▶ INPUT DATA
● ● ●

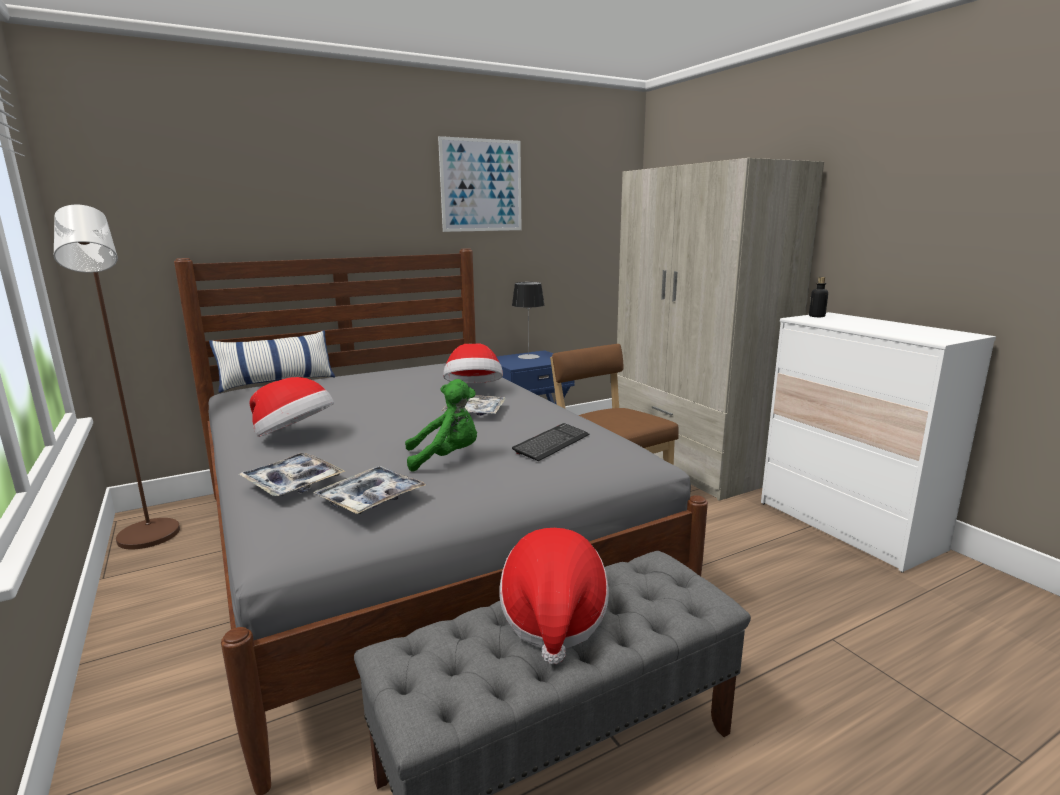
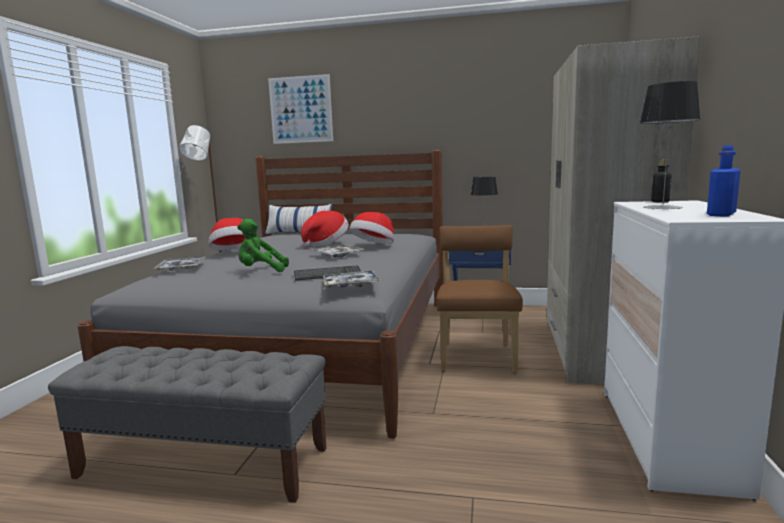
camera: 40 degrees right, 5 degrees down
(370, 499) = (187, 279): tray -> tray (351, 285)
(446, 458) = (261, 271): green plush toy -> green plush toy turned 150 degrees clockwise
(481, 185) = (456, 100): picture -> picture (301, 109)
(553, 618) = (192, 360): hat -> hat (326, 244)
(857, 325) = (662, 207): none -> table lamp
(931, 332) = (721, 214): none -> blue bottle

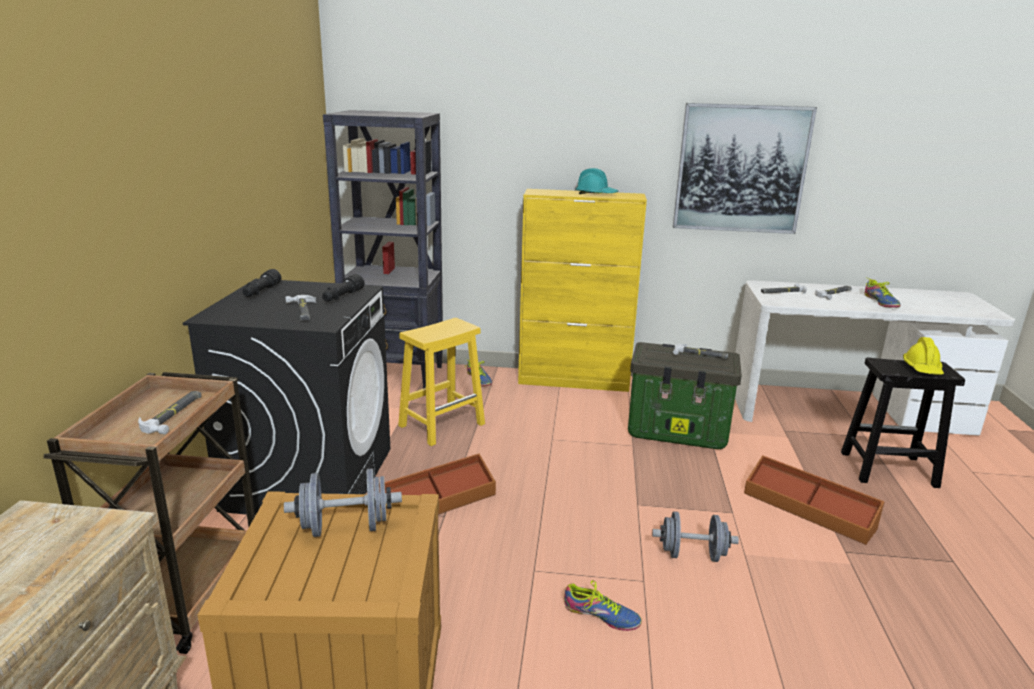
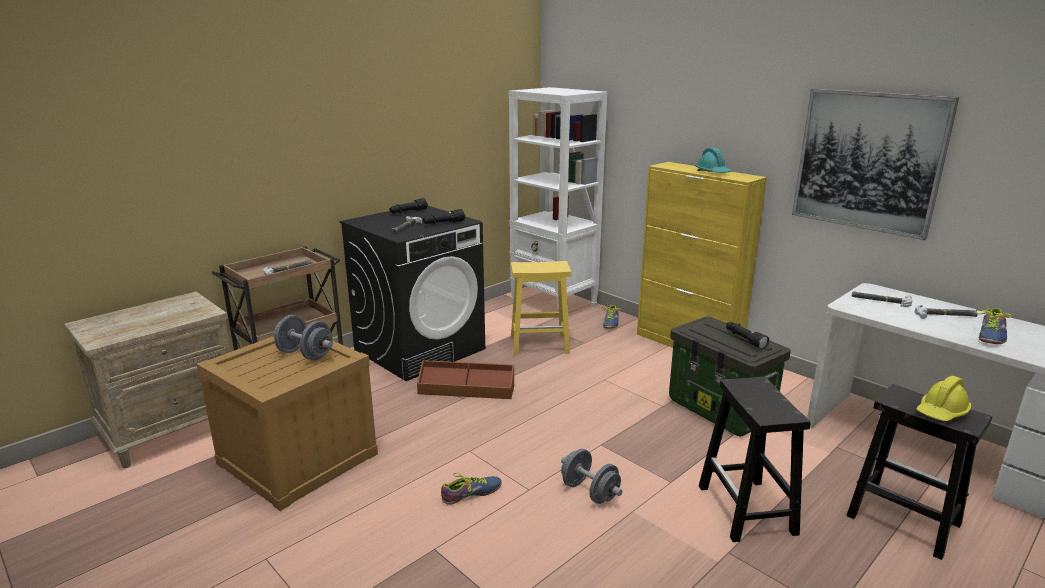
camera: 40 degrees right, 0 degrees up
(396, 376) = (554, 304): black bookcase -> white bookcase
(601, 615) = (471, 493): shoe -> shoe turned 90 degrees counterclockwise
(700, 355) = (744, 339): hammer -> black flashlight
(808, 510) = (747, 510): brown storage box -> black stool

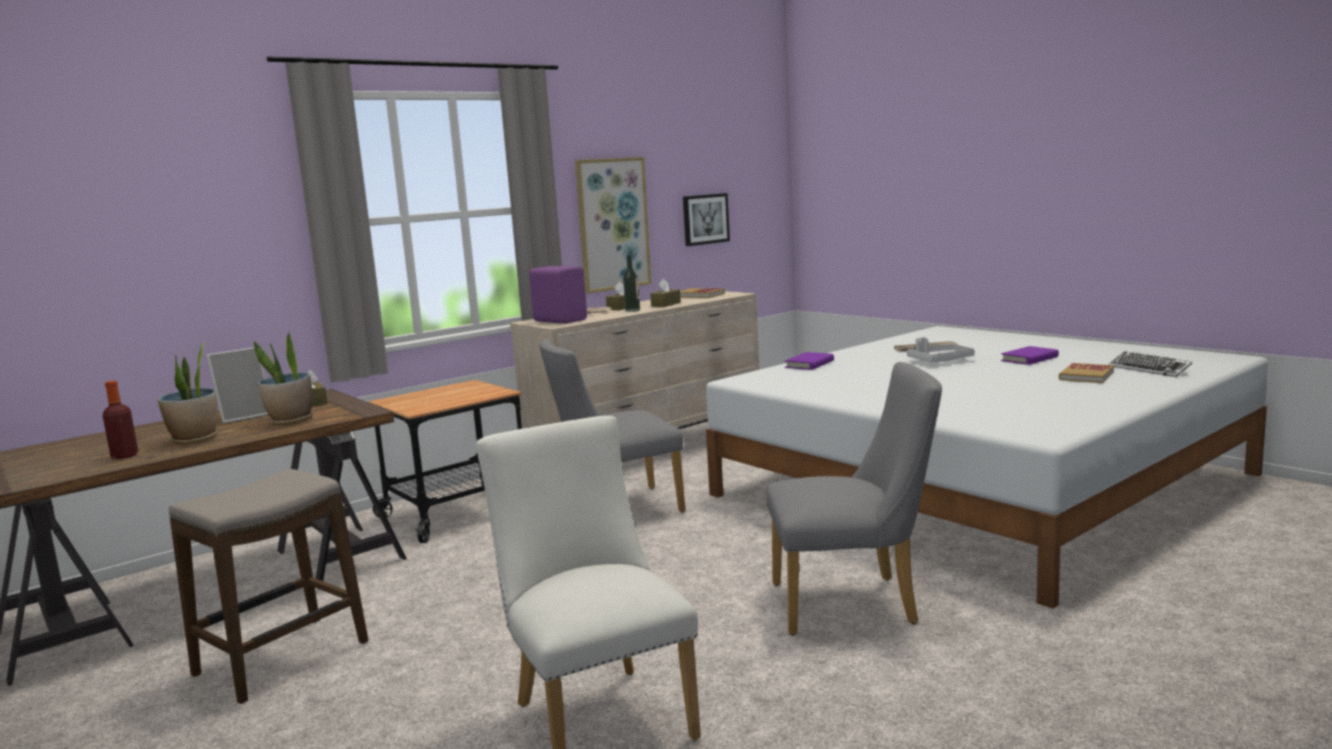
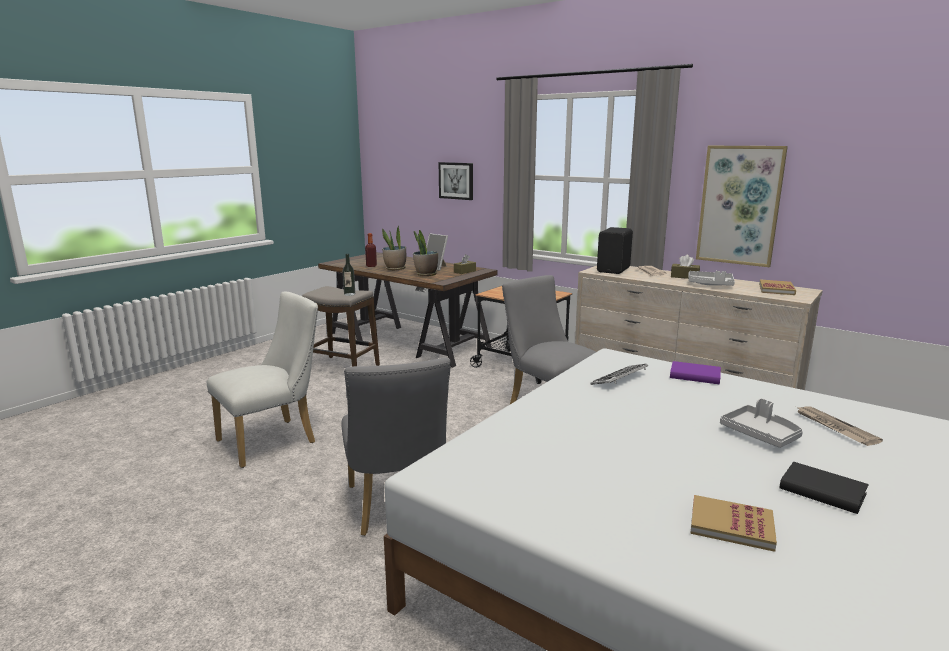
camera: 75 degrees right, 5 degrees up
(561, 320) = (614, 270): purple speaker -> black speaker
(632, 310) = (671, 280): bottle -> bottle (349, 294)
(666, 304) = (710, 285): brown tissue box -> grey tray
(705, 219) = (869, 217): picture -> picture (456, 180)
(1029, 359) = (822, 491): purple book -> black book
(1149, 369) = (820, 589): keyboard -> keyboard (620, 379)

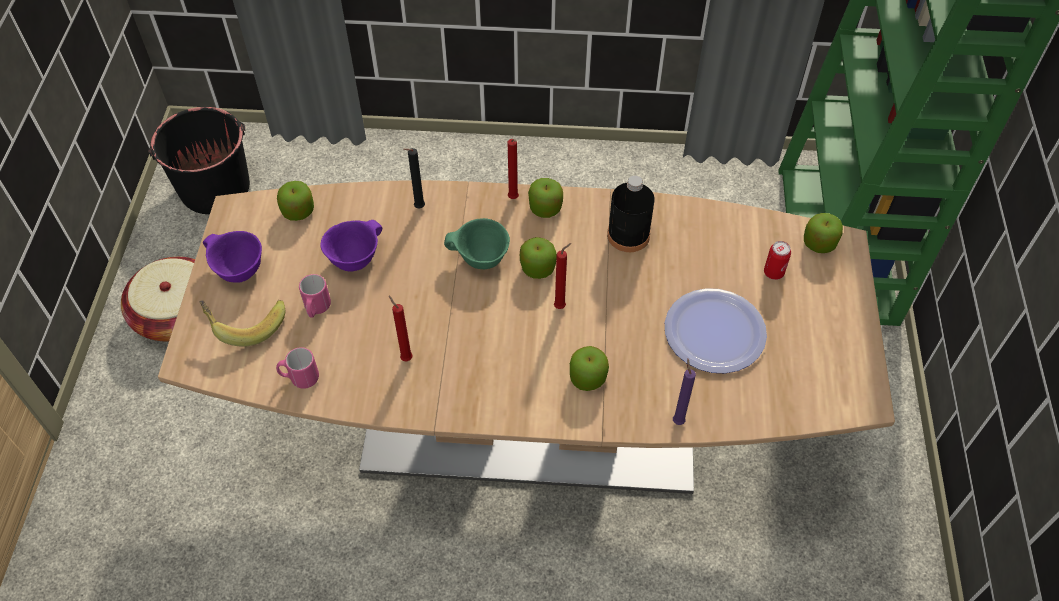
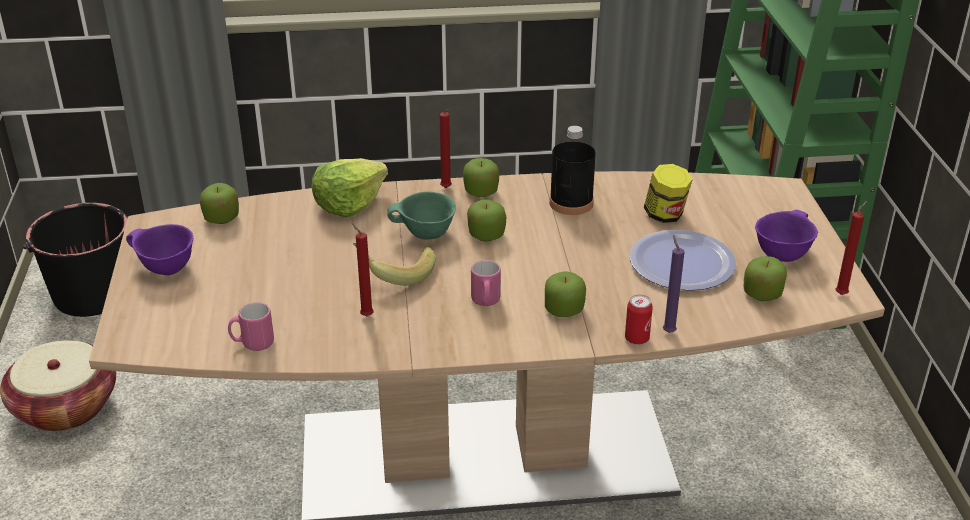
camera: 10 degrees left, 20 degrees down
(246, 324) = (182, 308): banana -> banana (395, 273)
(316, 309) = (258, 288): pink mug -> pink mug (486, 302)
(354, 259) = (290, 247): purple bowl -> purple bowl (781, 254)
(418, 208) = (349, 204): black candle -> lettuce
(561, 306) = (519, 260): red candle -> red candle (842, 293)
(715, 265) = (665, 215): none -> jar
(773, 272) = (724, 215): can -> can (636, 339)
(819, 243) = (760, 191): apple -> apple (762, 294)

● ● ●

▶ WHAT IS EXPECTED
Copy only this from above: the line containing "(601, 615) = (471, 493): shoe", the line containing "(354, 259) = (290, 247): purple", and all lines between, printed exactly. Leave out the pictures.

▶ SOLVED PROBLEM
(601, 615) = (471, 493): shoe -> shoe turned 90 degrees counterclockwise
(700, 355) = (744, 339): hammer -> black flashlight
(808, 510) = (747, 510): brown storage box -> black stool

camera: 75 degrees right, 5 degrees up
(561, 320) = (614, 270): purple speaker -> black speaker
(632, 310) = (671, 280): bottle -> bottle (349, 294)
(666, 304) = (710, 285): brown tissue box -> grey tray
(705, 219) = (869, 217): picture -> picture (456, 180)
(1029, 359) = (822, 491): purple book -> black book
(1149, 369) = (820, 589): keyboard -> keyboard (620, 379)

camera: 10 degrees left, 20 degrees down
(246, 324) = (182, 308): banana -> banana (395, 273)
(316, 309) = (258, 288): pink mug -> pink mug (486, 302)
(354, 259) = (290, 247): purple bowl -> purple bowl (781, 254)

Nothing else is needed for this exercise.